Aujourd’hui, la France dispose d’un parc hydroélectrique important avec 10,3 GW de centrales de lacs, 6,7 GW de centrales au fil de l’eau, 4,1 GW d’éclusées et 4,6 GW de stations de transfert d’énergie par pompage (Step). En fonction des précipitations annuelles, ces installations produisent entre 50 et 68 TWh, ce qui en fait une source d’énergie stable, mais avec une progression limitée.

La Programmation Pluriannuelle de l’Énergie (PPE), qui oriente la stratégie énergétique de la France, vise à porter ce parc à 28,7 GW d’ici 2030, soit une augmentation de 3 GW. Cependant, la réalisation de cet objectif semble difficile. Selon une étude actualisée, seuls 653 MW de nouveaux projets seraient potentiellement réalisables, et en tenant compte des contraintes environnementales, ce chiffre chute à 384 MW. Si l’on ajoute l’équipement de seuils existants, on atteint 368 MW supplémentaires, mais ces projections sont bien en deçà des besoins exprimés dans la PPE.

Des projets freinés par les blocages réglementaires

Outre les difficultés d’implantation de nouveaux projets, les investissements sont également freinés par un blocage réglementaire persistant. Depuis plus de 10 ans, un contentieux oppose la France à la Commission européenne concernant le renouvellement des concessions hydroélectriques. Bruxelles exige l’ouverture de ces concessions à la concurrence, tandis que la France souhaite maintenir les exploitants actuels, principalement EDF, la Société Hydroélectrique du Midi (SHEM) et la CNR. Ce bras de fer empêche d’importants investissements nécessaires à la modernisation des centrales existantes, ce qui ralentit l’augmentation de la puissance du parc.

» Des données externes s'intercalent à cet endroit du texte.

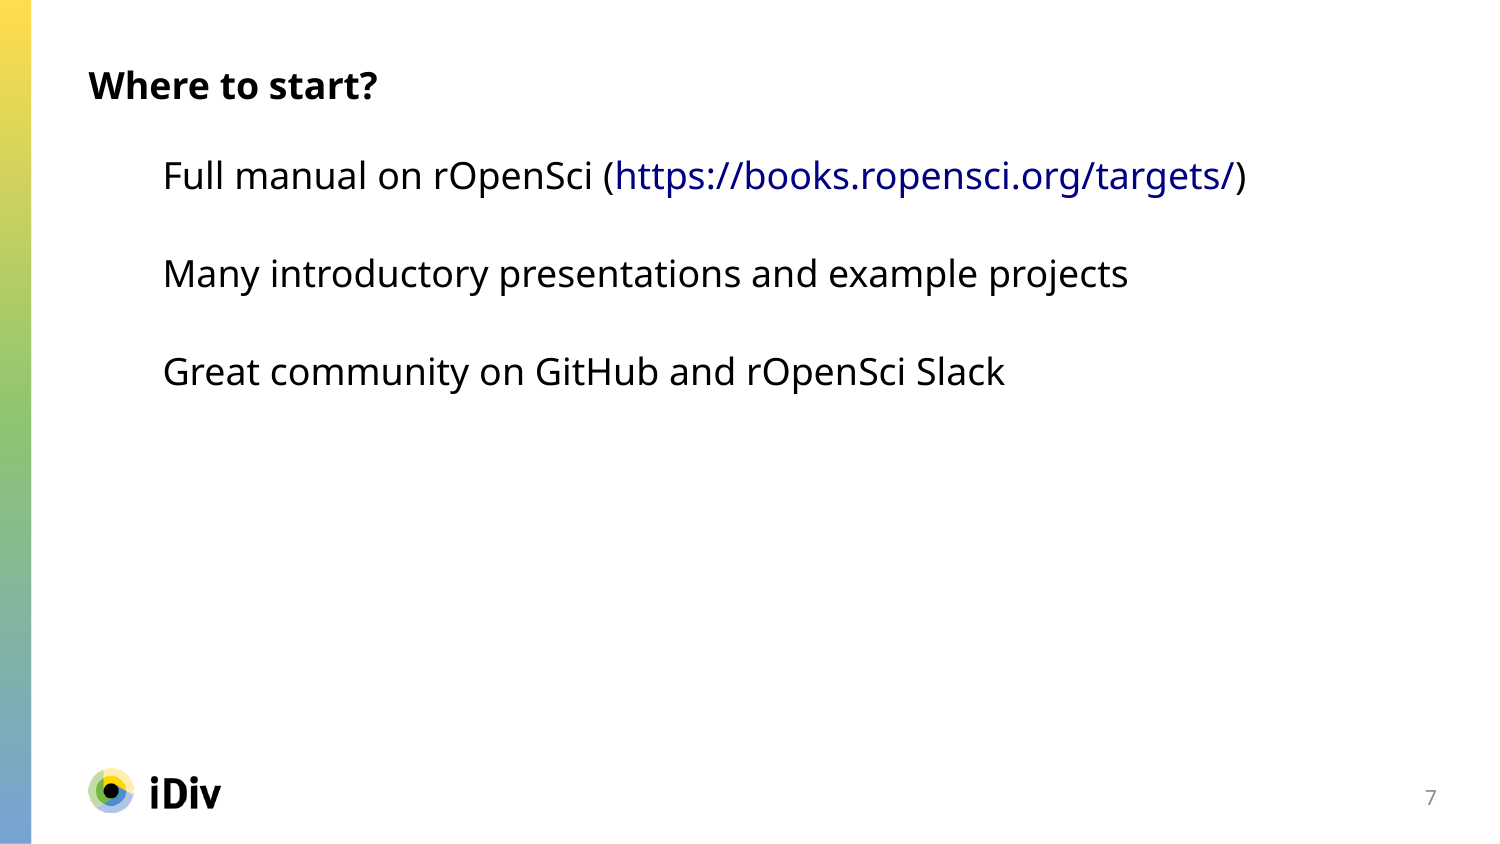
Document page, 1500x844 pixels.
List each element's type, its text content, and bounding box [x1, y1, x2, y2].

list Where to start? [88, 61, 1437, 157]
text_box Full manual on rOpenSci (https://books.ropensci.org/targets/) Many introductory presentations and example projects Great community on GitHub and rOpenSci Slack [147, 141, 1464, 396]
slide_number <number> [1240, 767, 1437, 813]
picture [0, 0, 1500, 844]
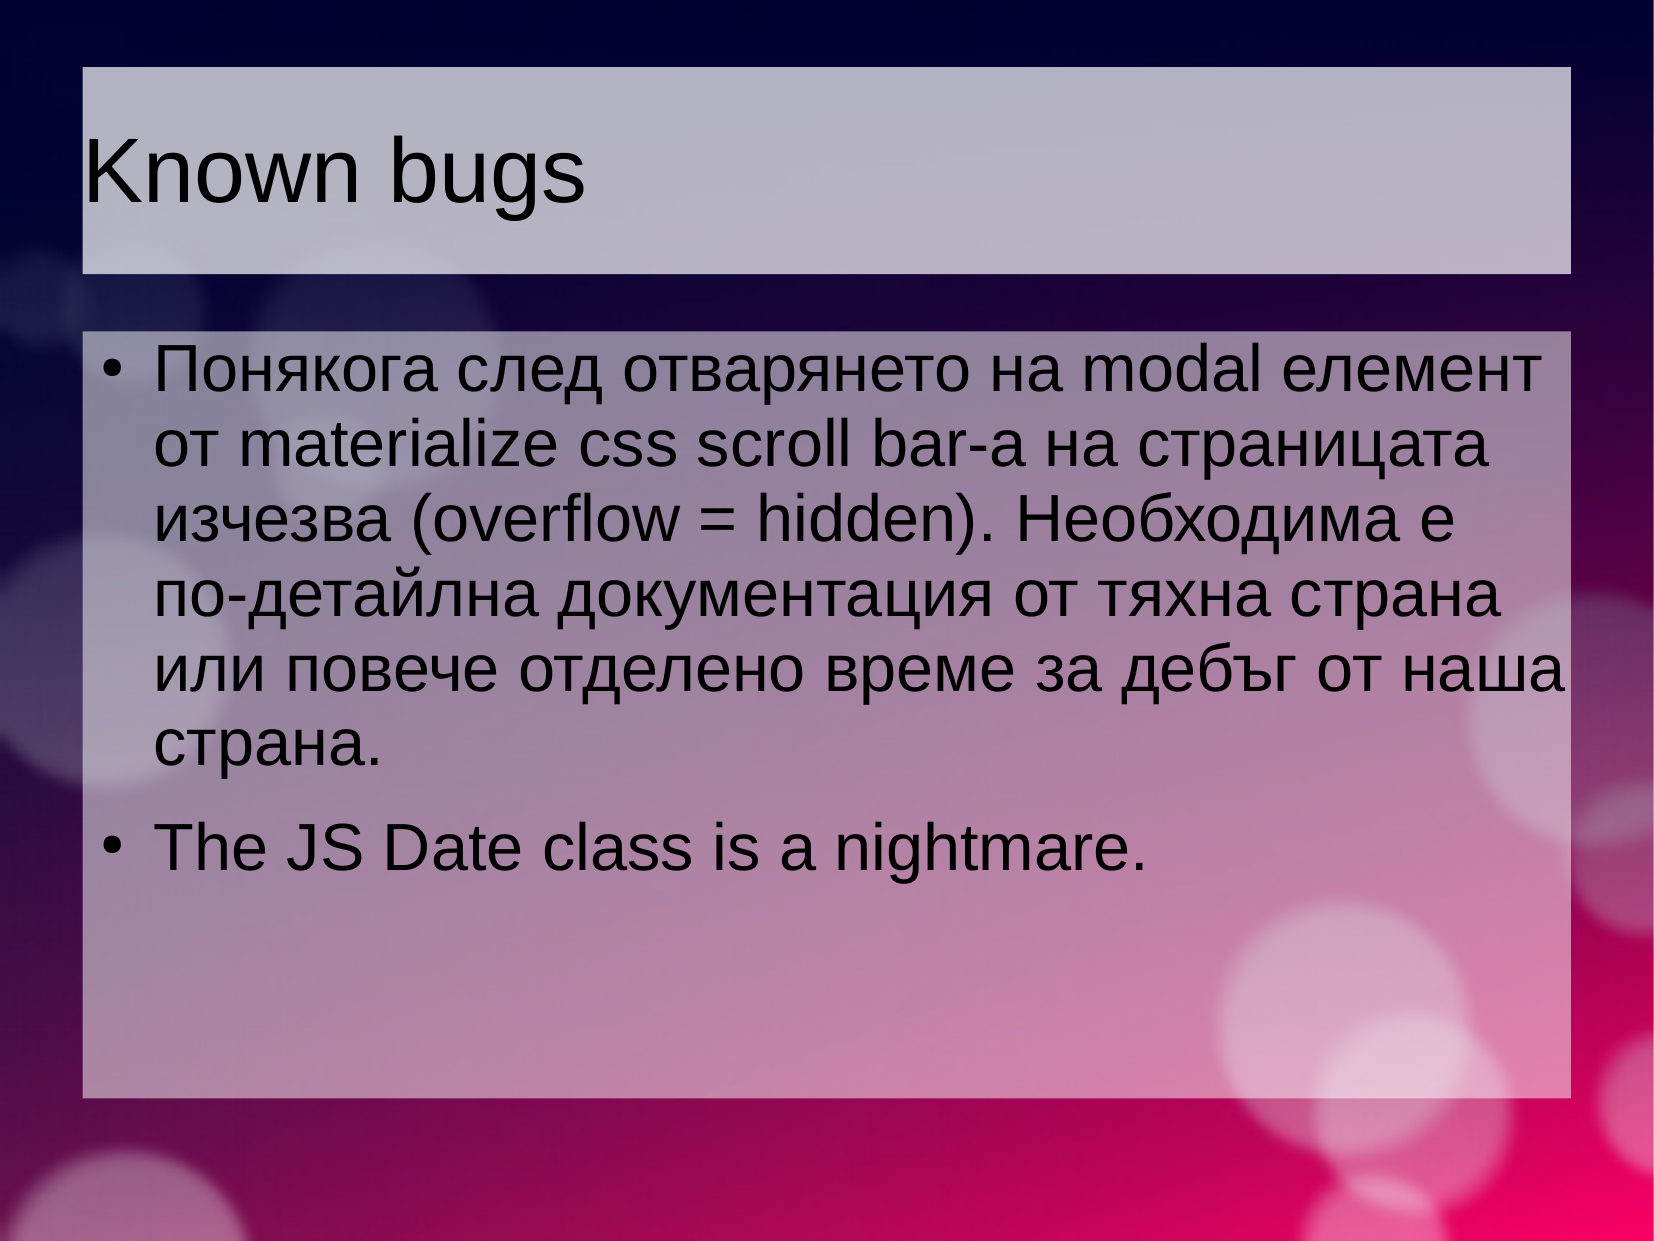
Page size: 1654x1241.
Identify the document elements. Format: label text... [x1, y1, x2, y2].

title Known bugs [82, 67, 1571, 275]
list Понякога след отварянето на modal елемент от materialize css scroll bar-а на страницата изчезва (overflow = hidden). Необходима е по-детайлна документация от тяхна страна или повече отделено време за дебъг от наша страна. The JS Date class is a nightmare. [82, 331, 1571, 1099]
picture [0, 0, 1654, 1241]
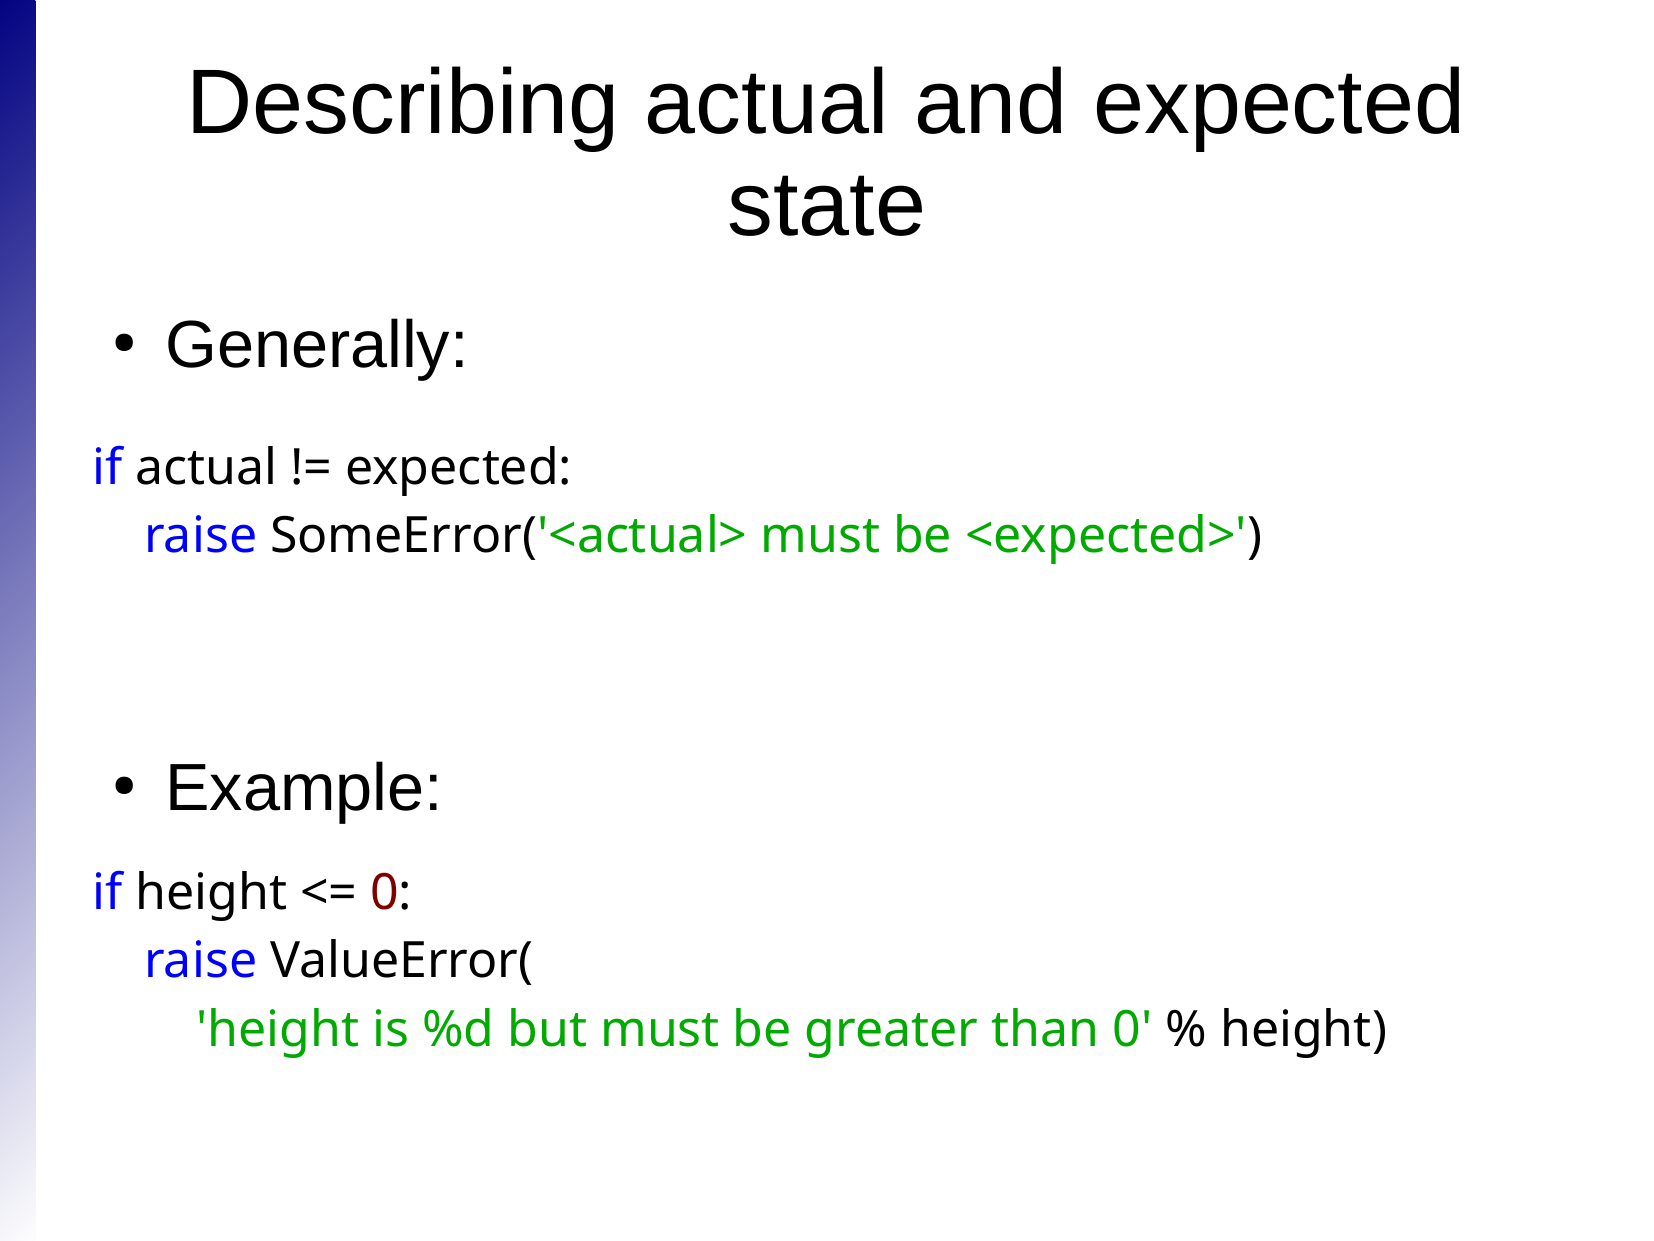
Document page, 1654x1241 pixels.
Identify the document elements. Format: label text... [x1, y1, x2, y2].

Pour pallier cette stagnation, l’accent pourrait être mis sur l’optimisation des centrales existantes. Le potentiel est estimé à 510 MW pour l’optimisation des centrales et à 3 MW pour le turbinage du débit réservé, soit un total de 513 MW. Un autre gisement pourrait venir de l’équipement des moulins à eau, avec un potentiel évalué entre 300 et 800 MW. Toutefois, ces solutions ne suffiront pas à elles seules pour atteindre les objectifs fixés pour 2030.

Vers un modèle d’optimisation plutôt que d’expansion

Face à ces contraintes, la filière hydroélectrique en France devra probablement se concentrer davantage sur l’optimisation des sites existants plutôt que sur la construction de nouveaux ouvrages. La modernisation des infrastructures et l’intégration de technologies plus performantes semblent être la voie la plus pragmatique pour accroître la production d’énergie hydroélectrique tout en limitant l’impact environnemental.

En parallèle, les projets de stations de transfert d’énergie par pompage (Step), qui permettent de stocker l’énergie et de la redistribuer en fonction des besoins, offrent un potentiel de croissance important. EDF prévoit d’ajouter 2 GW de Step d’ici 2035, ce qui pourrait grandement contribuer à atteindre les 3 GW supplémentaires escomptés dans la PPE.